### What to do
Give every line of the records exactly, please, from the first up to and including the one containing "kroky podniknout a".

### Records supplied
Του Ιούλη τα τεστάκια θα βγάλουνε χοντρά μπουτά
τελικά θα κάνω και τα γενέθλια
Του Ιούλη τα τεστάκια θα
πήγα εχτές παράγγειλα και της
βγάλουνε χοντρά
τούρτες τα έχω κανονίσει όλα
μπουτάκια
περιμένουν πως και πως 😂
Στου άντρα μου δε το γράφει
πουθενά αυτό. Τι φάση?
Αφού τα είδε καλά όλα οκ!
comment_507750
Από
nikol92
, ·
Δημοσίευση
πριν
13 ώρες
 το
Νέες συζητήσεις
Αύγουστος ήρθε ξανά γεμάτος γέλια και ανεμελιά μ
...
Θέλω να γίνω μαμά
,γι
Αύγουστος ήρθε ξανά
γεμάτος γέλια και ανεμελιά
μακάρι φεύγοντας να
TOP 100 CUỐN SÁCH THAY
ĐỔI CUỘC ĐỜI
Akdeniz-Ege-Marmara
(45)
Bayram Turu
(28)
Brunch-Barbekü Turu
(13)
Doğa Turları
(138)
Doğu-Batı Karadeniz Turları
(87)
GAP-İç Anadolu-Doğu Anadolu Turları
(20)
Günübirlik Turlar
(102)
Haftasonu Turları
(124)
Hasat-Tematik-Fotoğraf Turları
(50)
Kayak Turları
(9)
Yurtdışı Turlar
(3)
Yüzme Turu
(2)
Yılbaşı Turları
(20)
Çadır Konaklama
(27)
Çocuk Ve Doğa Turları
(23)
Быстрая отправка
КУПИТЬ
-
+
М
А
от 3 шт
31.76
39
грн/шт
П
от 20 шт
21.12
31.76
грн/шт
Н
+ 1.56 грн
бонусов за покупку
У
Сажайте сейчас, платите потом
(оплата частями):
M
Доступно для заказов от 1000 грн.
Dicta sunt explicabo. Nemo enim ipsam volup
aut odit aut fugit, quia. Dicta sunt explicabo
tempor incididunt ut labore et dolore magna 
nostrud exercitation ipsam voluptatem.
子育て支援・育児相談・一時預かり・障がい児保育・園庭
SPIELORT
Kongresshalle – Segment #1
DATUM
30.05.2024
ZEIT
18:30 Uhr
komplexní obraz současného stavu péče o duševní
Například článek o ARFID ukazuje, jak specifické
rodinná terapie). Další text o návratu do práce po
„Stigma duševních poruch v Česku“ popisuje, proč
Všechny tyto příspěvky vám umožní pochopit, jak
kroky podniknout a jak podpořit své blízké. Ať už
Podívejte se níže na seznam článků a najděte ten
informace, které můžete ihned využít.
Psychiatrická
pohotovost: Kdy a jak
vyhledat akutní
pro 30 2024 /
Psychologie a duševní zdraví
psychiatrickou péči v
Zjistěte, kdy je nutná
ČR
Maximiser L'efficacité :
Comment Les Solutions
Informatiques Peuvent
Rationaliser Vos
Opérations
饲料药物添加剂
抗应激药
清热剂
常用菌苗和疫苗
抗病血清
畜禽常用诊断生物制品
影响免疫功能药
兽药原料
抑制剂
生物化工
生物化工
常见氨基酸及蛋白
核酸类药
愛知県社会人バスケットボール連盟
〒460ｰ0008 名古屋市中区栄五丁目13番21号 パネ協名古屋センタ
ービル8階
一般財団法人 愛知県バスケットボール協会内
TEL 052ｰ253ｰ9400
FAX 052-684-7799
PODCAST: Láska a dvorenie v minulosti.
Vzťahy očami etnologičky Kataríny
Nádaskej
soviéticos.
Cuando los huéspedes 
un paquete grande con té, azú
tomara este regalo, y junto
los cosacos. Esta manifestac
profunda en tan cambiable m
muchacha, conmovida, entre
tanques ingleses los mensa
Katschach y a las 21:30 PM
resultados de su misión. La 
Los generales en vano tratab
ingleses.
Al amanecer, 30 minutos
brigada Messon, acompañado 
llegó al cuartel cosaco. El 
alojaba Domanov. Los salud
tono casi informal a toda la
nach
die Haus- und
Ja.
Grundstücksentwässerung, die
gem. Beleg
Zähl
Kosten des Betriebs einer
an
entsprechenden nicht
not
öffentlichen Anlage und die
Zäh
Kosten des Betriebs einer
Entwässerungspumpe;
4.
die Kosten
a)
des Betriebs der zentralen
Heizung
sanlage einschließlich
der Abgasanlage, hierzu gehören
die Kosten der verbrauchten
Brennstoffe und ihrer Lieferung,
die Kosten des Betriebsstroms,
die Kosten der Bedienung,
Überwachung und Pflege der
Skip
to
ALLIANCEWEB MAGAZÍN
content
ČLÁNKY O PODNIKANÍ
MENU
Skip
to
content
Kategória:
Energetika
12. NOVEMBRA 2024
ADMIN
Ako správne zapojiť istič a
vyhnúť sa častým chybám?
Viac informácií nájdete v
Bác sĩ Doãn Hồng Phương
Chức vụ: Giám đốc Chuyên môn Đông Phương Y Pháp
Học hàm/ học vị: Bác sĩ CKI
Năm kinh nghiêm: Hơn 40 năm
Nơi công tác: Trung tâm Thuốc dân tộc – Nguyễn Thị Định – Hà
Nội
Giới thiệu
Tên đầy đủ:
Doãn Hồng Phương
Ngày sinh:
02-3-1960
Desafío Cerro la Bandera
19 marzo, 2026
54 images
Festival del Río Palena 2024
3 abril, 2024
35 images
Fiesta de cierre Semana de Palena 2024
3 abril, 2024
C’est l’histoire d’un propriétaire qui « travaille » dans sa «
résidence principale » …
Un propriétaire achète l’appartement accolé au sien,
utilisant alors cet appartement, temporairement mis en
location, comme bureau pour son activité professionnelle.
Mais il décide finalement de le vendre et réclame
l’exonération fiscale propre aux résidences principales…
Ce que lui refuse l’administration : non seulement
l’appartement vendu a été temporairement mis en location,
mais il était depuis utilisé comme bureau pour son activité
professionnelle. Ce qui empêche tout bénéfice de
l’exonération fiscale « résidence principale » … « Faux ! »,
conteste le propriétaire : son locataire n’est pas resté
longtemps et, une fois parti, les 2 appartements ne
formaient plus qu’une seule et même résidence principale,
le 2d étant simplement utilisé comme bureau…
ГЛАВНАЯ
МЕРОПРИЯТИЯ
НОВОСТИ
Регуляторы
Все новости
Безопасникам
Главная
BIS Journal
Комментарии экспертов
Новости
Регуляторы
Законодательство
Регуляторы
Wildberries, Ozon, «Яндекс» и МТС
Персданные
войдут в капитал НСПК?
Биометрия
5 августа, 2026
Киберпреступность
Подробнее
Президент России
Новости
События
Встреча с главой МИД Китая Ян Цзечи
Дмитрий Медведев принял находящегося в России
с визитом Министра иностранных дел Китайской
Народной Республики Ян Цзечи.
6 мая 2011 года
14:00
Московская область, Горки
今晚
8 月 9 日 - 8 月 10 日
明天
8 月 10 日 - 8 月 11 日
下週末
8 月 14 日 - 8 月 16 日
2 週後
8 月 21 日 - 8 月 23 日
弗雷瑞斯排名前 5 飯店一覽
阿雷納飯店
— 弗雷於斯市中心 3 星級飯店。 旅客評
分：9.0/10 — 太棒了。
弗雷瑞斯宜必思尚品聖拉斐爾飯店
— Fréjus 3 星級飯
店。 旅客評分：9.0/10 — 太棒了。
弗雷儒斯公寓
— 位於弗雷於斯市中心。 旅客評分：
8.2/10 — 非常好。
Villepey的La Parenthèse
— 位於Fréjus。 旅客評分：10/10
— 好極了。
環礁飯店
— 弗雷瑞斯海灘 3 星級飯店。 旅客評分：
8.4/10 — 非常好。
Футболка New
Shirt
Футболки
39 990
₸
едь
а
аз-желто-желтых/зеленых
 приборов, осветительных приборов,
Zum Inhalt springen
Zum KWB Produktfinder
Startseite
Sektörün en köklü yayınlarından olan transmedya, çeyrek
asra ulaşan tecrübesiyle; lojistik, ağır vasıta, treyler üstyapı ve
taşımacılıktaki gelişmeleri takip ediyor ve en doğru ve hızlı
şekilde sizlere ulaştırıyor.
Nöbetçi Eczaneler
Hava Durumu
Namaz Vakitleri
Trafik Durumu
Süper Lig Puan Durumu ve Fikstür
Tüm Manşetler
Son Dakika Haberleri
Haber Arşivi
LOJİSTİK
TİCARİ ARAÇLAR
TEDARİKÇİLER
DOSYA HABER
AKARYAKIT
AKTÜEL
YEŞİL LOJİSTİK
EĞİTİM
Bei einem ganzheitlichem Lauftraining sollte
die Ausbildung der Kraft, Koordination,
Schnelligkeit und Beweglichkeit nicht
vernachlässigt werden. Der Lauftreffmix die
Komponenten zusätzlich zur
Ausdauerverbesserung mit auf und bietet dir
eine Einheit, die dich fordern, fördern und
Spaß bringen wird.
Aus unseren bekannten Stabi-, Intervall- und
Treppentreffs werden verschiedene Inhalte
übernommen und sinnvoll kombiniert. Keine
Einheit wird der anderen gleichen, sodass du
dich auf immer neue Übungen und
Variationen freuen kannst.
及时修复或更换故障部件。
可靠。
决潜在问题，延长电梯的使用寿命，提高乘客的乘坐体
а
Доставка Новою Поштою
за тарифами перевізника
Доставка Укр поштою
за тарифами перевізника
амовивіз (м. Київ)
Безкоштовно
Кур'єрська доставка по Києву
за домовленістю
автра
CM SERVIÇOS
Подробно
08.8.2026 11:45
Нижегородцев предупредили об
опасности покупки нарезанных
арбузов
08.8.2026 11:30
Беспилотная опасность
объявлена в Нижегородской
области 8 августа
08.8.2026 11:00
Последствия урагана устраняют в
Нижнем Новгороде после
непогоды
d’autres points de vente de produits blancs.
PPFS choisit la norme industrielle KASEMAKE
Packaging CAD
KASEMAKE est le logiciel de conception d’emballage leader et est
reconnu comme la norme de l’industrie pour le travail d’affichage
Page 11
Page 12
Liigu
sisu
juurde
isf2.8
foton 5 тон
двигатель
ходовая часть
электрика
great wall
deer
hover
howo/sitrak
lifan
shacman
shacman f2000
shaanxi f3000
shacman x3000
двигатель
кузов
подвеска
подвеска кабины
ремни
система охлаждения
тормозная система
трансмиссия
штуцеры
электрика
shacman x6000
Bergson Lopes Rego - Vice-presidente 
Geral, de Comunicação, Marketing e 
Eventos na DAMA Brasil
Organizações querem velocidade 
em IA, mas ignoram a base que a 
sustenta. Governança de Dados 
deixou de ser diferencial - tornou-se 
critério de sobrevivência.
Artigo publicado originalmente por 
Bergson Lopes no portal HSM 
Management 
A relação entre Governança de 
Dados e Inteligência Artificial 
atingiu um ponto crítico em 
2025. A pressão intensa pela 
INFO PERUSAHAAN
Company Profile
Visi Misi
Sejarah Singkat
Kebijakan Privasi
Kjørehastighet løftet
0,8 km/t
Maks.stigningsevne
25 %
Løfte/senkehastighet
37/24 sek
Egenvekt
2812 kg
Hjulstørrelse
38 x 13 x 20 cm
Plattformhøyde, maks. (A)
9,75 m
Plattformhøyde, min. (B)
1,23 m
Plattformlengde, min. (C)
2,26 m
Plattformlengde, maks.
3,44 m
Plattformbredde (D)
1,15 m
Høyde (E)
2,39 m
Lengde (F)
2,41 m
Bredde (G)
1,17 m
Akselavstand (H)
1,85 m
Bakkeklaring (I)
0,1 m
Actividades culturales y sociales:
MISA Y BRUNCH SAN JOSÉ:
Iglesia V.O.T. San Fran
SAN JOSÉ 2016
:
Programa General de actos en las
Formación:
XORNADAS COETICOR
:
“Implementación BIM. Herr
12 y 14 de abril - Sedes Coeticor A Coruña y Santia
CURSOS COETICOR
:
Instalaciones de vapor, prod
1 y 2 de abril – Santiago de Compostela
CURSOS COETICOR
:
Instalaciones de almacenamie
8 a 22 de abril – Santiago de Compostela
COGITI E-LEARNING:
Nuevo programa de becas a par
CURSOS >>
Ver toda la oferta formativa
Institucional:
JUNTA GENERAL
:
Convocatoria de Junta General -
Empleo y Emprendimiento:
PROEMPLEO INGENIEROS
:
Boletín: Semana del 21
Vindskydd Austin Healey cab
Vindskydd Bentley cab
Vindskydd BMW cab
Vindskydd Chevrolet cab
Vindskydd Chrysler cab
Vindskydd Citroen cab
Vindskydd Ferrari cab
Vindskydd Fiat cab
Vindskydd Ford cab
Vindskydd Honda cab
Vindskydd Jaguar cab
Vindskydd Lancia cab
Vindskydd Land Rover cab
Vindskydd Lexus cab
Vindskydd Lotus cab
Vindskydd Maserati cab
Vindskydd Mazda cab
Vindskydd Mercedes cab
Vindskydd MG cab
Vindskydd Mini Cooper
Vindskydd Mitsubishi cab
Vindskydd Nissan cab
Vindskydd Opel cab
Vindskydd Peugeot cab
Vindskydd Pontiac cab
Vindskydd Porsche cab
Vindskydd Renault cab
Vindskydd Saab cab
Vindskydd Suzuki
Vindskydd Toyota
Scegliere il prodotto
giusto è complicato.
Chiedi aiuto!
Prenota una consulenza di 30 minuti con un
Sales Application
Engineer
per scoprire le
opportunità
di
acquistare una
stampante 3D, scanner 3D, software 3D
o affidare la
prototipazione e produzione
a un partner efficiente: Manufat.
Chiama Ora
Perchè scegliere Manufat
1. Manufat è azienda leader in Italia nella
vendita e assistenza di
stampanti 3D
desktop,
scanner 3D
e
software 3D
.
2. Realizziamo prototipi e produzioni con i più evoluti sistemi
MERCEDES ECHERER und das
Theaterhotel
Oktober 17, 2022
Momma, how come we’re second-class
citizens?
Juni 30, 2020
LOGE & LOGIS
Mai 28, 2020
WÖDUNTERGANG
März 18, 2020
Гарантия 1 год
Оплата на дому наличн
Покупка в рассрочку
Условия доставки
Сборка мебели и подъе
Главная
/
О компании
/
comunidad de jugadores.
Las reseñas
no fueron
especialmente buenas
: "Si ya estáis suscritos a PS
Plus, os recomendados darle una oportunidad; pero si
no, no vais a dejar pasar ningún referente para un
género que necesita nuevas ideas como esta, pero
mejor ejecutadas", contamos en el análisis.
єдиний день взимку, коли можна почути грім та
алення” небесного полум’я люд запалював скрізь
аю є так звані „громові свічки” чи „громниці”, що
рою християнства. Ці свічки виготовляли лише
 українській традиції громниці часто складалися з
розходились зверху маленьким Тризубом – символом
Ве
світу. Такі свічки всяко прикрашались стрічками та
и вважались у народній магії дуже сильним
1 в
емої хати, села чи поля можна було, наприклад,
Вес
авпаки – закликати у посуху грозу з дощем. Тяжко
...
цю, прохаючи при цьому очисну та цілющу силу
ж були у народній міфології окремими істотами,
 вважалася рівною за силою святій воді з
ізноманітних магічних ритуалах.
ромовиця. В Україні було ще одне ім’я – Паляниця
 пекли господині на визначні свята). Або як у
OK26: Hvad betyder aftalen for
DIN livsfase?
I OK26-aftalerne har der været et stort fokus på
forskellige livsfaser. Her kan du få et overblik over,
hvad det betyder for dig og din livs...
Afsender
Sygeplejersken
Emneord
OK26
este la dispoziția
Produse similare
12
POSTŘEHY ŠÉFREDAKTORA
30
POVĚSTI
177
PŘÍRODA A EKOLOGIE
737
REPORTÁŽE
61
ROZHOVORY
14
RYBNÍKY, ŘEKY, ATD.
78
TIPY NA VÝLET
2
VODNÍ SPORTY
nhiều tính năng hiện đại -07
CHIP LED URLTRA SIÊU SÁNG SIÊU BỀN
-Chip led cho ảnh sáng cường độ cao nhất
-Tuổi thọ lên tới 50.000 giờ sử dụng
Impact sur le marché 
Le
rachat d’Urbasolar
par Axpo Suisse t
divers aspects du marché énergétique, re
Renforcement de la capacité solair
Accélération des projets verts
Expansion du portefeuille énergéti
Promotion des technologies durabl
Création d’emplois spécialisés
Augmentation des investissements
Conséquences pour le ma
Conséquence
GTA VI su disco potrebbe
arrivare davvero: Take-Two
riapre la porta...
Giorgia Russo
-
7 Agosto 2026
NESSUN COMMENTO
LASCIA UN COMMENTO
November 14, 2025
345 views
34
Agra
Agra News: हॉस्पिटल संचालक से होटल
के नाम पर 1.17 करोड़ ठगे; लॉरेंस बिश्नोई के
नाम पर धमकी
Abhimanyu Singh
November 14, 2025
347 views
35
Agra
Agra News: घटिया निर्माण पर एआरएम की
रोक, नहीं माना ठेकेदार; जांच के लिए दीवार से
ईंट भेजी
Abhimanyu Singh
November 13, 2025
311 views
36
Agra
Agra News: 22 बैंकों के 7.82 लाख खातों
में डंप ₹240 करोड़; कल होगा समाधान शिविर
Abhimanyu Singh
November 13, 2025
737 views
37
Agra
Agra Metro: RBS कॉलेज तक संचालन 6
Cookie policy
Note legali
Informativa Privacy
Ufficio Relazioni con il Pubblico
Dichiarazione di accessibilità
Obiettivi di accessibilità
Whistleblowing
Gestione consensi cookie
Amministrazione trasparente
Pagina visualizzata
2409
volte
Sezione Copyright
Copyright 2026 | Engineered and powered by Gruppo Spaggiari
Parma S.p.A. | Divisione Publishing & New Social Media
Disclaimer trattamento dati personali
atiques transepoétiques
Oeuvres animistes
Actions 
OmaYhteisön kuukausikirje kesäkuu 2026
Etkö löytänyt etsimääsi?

### Your solution
Του Ιούλη τα τεστάκια θα βγάλουνε χοντρά μπουτά
τελικά θα κάνω και τα γενέθλια
Του Ιούλη τα τεστάκια θα
πήγα εχτές παράγγειλα και της
βγάλουνε χοντρά
τούρτες τα έχω κανονίσει όλα
μπουτάκια
περιμένουν πως και πως 😂
Στου άντρα μου δε το γράφει
πουθενά αυτό. Τι φάση?
Αφού τα είδε καλά όλα οκ!
comment_507750
Από
nikol92
, ·
Δημοσίευση
πριν
13 ώρες
 το
Νέες συζητήσεις
Αύγουστος ήρθε ξανά γεμάτος γέλια και ανεμελιά μ
...
Θέλω να γίνω μαμά
,γι
Αύγουστος ήρθε ξανά
γεμάτος γέλια και ανεμελιά
μακάρι φεύγοντας να
TOP 100 CUỐN SÁCH THAY
ĐỔI CUỘC ĐỜI
Akdeniz-Ege-Marmara
(45)
Bayram Turu
(28)
Brunch-Barbekü Turu
(13)
Doğa Turları
(138)
Doğu-Batı Karadeniz Turları
(87)
GAP-İç Anadolu-Doğu Anadolu Turları
(20)
Günübirlik Turlar
(102)
Haftasonu Turları
(124)
Hasat-Tematik-Fotoğraf Turları
(50)
Kayak Turları
(9)
Yurtdışı Turlar
(3)
Yüzme Turu
(2)
Yılbaşı Turları
(20)
Çadır Konaklama
(27)
Çocuk Ve Doğa Turları
(23)
Быстрая отправка
КУПИТЬ
-
+
М
А
от 3 шт
31.76
39
грн/шт
П
от 20 шт
21.12
31.76
грн/шт
Н
+ 1.56 грн
бонусов за покупку
У
Сажайте сейчас, платите потом
(оплата частями):
M
Доступно для заказов от 1000 грн.
Dicta sunt explicabo. Nemo enim ipsam volup
aut odit aut fugit, quia. Dicta sunt explicabo
tempor incididunt ut labore et dolore magna 
nostrud exercitation ipsam voluptatem.
子育て支援・育児相談・一時預かり・障がい児保育・園庭
SPIELORT
Kongresshalle – Segment #1
DATUM
30.05.2024
ZEIT
18:30 Uhr
komplexní obraz současného stavu péče o duševní
Například článek o ARFID ukazuje, jak specifické
rodinná terapie). Další text o návratu do práce po
„Stigma duševních poruch v Česku“ popisuje, proč
Všechny tyto příspěvky vám umožní pochopit, jak
kroky podniknout a jak podpořit své blízké. Ať už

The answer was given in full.